Barliang menekankan bahwa koperasi harus dikelola secara profesional dan transparan agar dapat menjawab kebutuhan riil masyarakat. Ia menyoroti pentingnya koperasi sebagai sarana untuk memperkuat kegiatan ekonomi warga, mulai dari sektor pertanian, perdagangan, hingga industri pengolahan berbasis potensi desa.
Lebih dari itu, pembentukan koperasi juga sejalan dengan target yang ditetapkan Pemerintah Provinsi Kalimantan Timur, yakni seluruh desa memiliki koperasi resmi dan aktif pada tahun 2025. Dalam kerangka tersebut, Muara Kaman kini menjadi salah satu kecamatan yang telah memenuhi target tersebut secara penuh.
“Koperasi ini bukan hanya milik pengurusnya, tapi milik bersama. Kalau dijalankan dengan niat baik dan transparan, insyaallah bisa menjadi jalan keluar atas berbagai persoalan ekonomi masyarakat,” kata Barliang.
Keberadaan Koperasi Merah Putih di seluruh desa diharapkan mampu membuka peluang usaha bersama, mendorong pertumbuhan UMKM, serta menjadi instrumen penguatan ekonomi keluarga. Pemerintah kecamatan juga menyatakan akan terus mendampingi dan mengevaluasi koperasi agar berjalan sesuai prinsip akuntabilitas.

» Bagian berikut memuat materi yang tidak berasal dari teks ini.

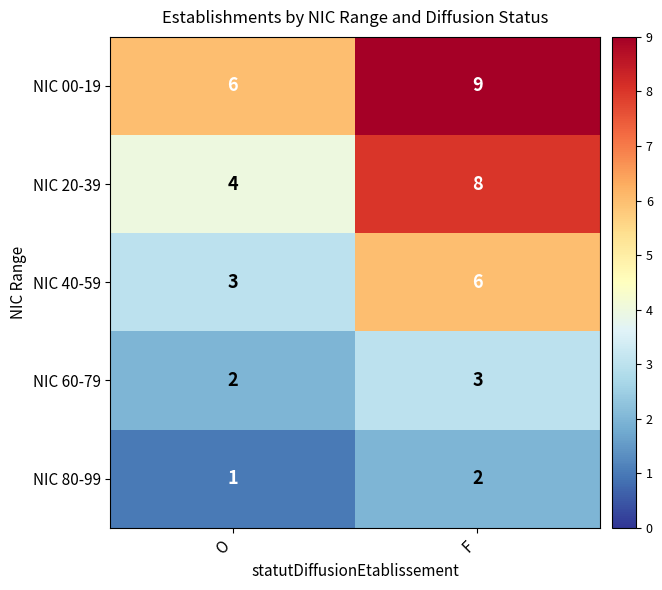

List the series in order of their peak value, highest first.

NIC 00-19, NIC 20-39, NIC 40-59, NIC 60-79, NIC 80-99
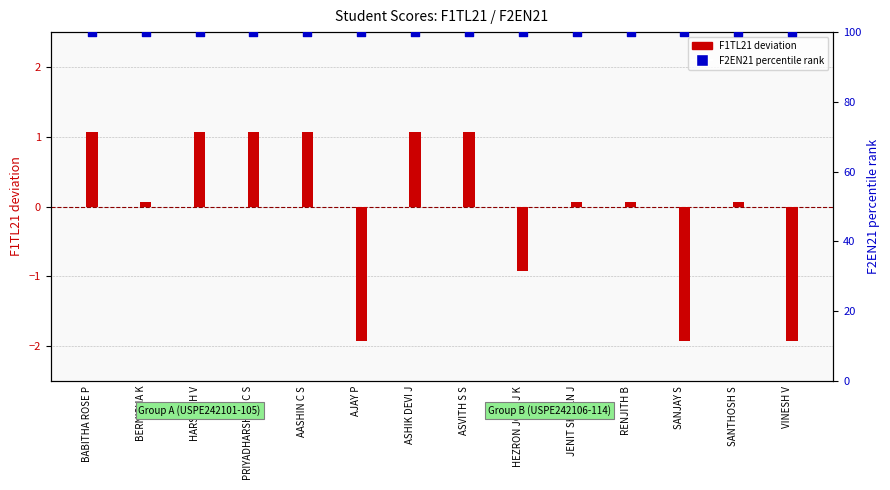

Which series has the largest total across all categories?

F2EN21 (percentile)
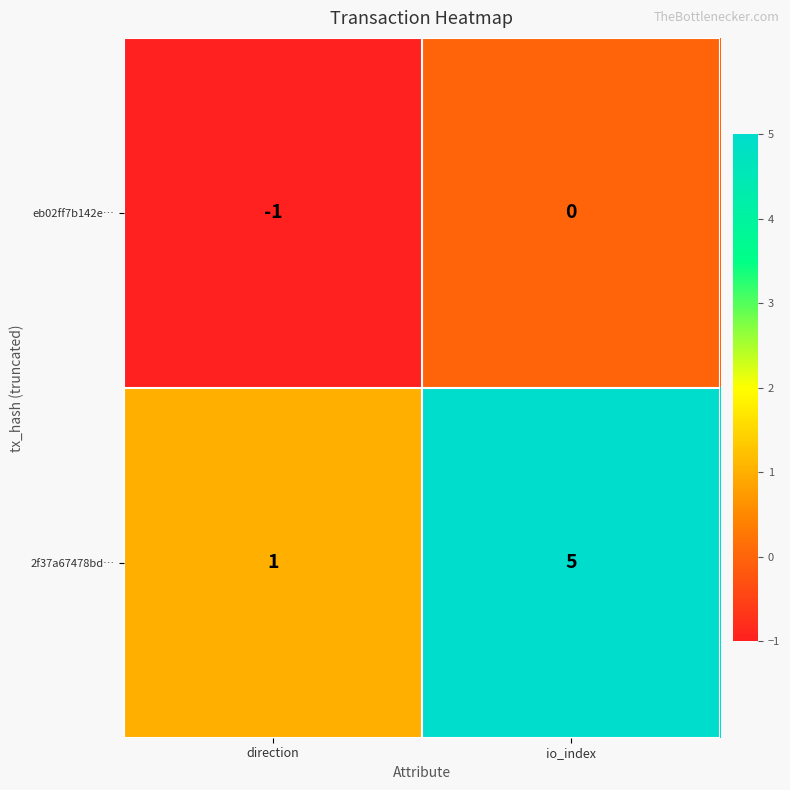

What is the maximum value for 2f37a67478bd…?

5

Dukungan dari pemerintah desa, kolaborasi lintas lembaga, serta peran aktif warga disebut sebagai kunci agar koperasi ini tidak hanya bertahan, tetapi berkembang menjadi tulang punggung ekonomi lokal.
Dengan capaian ini, Muara Kaman tak hanya mencatat prestasi administratif, tetapi juga memberi contoh konkret bagaimana membangun ekonomi rakyat dimulai dari akar rumput. Koperasi yang kuat diyakini akan melahirkan masyarakat desa yang mandiri, produktif, dan sejahtera.